The panel’s recommendation (Yes: 7, No: 3, Abstain: 1) was based on the results of the CREST trial (New Engl J Med 2010;363:11-23), a randomized stroke prevention clinical trial, which found carotid artery stenting was equally safe and effective as the surgical procedure called carotid endarterectomy (CEA) for stroke prevention, including four-year follow-up. Using a combined primary endpoint of stroke, MI and death, CREST found the overall safety and efficacy of stenting versus surgery was largely the same.

The guidelines for secondary stroke prevention recently updated by the American Heart Association and American Stroke Association include broader recommendations for carotid artery stenting than those currently covered by the Centers for Medicare & Medicaid Services (CMS). Currently, the CMS and most U.S. insurers cover carotid artery stenting only for symptomatic patients at increased surgical risk, and those enrolled in clinical trials. All other patients must pay out of pocket for the procedure, receive medications only or undergo CEA, according to the Society for Cardiovascular Angiography and Interventions (SCAI).

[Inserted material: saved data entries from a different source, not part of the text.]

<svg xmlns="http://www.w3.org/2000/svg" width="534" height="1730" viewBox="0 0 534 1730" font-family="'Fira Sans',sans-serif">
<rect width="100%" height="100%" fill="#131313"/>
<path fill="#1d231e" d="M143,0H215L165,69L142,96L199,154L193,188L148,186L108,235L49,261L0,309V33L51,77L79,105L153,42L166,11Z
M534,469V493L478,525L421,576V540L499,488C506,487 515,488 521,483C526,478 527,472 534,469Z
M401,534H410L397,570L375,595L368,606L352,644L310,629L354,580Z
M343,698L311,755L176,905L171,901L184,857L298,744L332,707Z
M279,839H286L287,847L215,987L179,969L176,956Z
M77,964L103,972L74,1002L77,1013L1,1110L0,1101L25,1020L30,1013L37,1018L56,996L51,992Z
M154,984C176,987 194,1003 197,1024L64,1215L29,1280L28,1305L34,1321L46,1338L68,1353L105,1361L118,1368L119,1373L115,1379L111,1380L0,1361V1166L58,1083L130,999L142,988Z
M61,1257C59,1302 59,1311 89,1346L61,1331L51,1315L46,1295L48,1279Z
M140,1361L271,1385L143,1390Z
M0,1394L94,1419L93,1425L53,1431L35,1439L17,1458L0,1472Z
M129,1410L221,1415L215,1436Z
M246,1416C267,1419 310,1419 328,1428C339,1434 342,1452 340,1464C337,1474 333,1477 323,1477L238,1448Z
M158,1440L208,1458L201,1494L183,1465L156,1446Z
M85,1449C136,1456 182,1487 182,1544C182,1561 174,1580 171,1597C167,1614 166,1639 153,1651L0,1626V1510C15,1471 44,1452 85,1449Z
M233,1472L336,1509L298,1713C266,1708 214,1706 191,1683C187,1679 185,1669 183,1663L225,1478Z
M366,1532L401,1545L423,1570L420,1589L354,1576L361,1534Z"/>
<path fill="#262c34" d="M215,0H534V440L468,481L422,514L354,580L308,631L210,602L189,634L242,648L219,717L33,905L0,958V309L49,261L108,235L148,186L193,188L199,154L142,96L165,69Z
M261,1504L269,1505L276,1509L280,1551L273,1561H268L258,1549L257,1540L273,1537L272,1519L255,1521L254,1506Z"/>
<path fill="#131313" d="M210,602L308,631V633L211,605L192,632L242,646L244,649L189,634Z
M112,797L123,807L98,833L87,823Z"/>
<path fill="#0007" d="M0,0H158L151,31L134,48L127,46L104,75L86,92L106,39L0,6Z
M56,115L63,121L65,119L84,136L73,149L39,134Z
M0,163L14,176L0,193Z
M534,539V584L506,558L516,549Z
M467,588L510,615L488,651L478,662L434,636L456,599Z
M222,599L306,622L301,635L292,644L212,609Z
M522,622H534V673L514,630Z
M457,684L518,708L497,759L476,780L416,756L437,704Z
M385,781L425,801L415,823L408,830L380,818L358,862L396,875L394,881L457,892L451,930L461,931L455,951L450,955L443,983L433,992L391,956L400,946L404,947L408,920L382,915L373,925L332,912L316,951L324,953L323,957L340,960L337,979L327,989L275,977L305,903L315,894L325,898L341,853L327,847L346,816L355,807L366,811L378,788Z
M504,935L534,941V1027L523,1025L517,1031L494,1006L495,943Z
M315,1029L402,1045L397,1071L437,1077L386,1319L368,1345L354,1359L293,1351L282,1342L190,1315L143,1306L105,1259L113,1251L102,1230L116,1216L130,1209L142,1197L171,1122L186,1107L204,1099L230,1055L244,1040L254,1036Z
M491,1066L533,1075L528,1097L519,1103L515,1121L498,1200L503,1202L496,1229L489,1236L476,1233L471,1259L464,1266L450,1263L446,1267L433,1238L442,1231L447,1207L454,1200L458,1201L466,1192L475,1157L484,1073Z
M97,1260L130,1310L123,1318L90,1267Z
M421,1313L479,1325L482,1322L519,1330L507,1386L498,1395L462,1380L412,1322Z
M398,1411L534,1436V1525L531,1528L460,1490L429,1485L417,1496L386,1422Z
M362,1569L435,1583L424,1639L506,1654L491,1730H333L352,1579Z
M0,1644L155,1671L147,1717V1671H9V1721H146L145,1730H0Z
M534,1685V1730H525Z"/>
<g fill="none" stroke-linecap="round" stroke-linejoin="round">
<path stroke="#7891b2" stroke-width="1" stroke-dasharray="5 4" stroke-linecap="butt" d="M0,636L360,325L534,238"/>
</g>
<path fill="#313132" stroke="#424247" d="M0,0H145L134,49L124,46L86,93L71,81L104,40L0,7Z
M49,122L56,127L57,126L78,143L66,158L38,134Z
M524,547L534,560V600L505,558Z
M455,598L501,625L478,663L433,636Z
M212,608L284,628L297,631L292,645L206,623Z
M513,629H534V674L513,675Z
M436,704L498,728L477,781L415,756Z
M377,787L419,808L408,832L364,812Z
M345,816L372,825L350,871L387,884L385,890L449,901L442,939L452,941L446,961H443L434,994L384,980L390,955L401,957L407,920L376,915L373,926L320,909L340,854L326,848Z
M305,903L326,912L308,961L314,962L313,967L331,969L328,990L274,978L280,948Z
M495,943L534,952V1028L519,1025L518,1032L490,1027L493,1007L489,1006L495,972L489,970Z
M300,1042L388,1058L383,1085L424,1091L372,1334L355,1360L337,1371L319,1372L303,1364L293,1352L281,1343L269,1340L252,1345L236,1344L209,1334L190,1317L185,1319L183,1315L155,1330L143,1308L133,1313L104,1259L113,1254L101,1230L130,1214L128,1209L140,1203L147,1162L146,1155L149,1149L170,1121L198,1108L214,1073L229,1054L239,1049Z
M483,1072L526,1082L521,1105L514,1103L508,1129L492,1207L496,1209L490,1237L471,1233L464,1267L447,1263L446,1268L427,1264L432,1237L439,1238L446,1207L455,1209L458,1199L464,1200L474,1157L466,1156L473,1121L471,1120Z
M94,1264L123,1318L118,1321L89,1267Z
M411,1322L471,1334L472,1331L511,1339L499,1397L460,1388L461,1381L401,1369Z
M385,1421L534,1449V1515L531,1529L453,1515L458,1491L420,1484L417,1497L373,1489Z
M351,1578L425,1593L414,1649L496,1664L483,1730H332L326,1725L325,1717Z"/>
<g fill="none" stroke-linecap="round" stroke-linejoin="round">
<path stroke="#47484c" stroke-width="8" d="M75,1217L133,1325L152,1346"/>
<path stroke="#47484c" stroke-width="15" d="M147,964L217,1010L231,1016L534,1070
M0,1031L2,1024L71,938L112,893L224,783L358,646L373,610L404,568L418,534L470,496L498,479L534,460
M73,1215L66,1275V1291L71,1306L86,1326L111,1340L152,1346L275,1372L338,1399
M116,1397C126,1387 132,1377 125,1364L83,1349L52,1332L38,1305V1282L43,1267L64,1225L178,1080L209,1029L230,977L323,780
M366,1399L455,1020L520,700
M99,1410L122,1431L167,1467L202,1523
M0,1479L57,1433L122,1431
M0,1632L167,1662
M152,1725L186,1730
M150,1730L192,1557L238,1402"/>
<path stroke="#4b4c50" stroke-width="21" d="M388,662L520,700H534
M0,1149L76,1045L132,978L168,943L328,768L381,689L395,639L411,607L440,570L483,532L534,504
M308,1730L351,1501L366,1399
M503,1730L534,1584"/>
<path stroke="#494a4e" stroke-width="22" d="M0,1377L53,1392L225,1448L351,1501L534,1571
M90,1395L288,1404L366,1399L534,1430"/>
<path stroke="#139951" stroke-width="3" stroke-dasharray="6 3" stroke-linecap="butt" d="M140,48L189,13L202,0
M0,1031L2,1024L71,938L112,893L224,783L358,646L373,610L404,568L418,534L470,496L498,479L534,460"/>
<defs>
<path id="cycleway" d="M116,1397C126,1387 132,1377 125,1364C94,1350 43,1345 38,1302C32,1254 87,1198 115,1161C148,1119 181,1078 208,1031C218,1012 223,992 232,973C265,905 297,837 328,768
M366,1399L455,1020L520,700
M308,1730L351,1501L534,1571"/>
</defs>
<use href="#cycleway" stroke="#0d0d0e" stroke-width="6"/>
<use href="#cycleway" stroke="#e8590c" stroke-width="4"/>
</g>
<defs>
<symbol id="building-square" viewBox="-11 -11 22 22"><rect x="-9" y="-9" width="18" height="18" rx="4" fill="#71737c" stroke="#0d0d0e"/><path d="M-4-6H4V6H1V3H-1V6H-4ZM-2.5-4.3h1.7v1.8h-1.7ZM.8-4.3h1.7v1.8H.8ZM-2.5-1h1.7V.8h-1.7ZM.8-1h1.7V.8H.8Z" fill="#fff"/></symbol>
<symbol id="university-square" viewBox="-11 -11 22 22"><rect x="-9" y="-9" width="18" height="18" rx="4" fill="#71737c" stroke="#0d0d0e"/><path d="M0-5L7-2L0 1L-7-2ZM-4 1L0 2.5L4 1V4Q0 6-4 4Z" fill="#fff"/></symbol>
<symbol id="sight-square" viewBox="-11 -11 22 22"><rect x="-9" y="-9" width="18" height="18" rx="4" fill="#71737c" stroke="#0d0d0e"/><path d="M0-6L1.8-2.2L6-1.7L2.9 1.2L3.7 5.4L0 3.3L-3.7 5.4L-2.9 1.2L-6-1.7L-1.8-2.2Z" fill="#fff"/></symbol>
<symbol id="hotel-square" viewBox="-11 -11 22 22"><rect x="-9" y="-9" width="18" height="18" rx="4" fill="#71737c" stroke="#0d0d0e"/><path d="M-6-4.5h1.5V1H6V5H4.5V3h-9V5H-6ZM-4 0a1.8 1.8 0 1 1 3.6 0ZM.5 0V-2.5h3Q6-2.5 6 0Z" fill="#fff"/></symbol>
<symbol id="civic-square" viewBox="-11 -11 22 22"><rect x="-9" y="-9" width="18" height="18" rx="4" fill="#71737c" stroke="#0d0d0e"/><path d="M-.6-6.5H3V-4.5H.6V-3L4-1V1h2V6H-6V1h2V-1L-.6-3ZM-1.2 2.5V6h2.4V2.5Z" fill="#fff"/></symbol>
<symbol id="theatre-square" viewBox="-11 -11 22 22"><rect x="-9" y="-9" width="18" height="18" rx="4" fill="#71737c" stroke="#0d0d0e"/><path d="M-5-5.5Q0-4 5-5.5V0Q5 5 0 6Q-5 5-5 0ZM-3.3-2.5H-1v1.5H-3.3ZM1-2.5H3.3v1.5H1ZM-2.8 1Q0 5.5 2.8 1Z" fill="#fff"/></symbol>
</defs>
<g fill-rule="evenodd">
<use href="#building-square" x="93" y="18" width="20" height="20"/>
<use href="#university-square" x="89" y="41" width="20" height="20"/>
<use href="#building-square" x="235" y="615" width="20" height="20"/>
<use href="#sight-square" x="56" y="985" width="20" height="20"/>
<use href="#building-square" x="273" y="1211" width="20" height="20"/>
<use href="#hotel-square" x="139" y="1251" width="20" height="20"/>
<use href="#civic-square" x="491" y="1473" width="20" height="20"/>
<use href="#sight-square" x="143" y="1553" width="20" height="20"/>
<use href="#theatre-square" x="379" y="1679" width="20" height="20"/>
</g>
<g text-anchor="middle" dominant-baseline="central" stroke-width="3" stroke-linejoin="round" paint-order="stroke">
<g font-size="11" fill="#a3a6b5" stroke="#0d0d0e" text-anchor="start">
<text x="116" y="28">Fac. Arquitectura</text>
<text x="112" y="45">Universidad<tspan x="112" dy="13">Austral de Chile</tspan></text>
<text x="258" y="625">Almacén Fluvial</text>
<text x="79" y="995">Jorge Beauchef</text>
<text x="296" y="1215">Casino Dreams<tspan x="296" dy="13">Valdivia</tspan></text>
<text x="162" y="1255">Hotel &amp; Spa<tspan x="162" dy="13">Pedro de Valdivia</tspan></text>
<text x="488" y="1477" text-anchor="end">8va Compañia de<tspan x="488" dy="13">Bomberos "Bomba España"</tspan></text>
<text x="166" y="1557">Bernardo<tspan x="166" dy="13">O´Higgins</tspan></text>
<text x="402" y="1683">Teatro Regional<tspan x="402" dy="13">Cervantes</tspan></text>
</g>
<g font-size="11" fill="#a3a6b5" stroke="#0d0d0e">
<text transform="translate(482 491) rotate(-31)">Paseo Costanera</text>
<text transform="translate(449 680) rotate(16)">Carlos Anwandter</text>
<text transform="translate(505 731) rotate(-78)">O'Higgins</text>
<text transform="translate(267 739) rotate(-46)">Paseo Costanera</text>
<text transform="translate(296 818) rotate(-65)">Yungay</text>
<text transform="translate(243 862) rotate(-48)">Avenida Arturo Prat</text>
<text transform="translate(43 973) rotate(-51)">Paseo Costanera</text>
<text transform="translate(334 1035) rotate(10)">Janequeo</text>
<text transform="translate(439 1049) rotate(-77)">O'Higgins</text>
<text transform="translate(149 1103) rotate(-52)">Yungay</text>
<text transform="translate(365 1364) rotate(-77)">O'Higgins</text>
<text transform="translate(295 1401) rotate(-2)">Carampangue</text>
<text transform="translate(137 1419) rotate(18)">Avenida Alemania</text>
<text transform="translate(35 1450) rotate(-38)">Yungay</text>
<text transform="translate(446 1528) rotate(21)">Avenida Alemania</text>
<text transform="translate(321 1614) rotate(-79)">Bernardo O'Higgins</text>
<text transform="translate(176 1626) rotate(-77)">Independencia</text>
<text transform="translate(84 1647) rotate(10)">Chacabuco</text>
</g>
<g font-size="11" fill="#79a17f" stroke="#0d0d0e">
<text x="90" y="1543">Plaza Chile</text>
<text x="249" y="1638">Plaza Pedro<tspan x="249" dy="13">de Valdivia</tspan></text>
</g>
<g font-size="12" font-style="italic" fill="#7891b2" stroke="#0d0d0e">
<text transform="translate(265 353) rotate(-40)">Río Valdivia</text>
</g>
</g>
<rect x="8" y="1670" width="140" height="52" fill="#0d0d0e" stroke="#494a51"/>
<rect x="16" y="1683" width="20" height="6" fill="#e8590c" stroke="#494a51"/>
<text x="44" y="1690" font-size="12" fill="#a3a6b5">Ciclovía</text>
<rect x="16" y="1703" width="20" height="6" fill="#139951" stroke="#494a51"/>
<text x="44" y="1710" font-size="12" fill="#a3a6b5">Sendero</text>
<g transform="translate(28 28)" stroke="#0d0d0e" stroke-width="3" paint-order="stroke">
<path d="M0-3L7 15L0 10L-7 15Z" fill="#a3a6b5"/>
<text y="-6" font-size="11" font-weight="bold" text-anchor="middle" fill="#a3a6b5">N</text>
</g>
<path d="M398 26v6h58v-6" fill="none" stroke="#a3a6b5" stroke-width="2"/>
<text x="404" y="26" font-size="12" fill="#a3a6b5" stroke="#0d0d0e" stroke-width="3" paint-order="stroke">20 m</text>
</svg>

“SCAI urges the FDA to accept the panel’s recommendation, as it would provide patients with a safe, effective and minimally invasive treatment option for carotid artery disease,” said Christopher J. White, MD, SCAI president-elect and chairman of the department of cardiology and  director of the Ochsner Heart & Vascular Institute in New Orleans. “This recommendation by the FDA panel to expand the labeled indication for the use of carotid artery stenting would be a step forward in preventing stroke, the third leading cause of death in the U.S.”

The FDA will take into account the panel's advice in making its decision on whether to expand the current indication to include patients at standard surgical risk, but the agency is not compelled to accept it.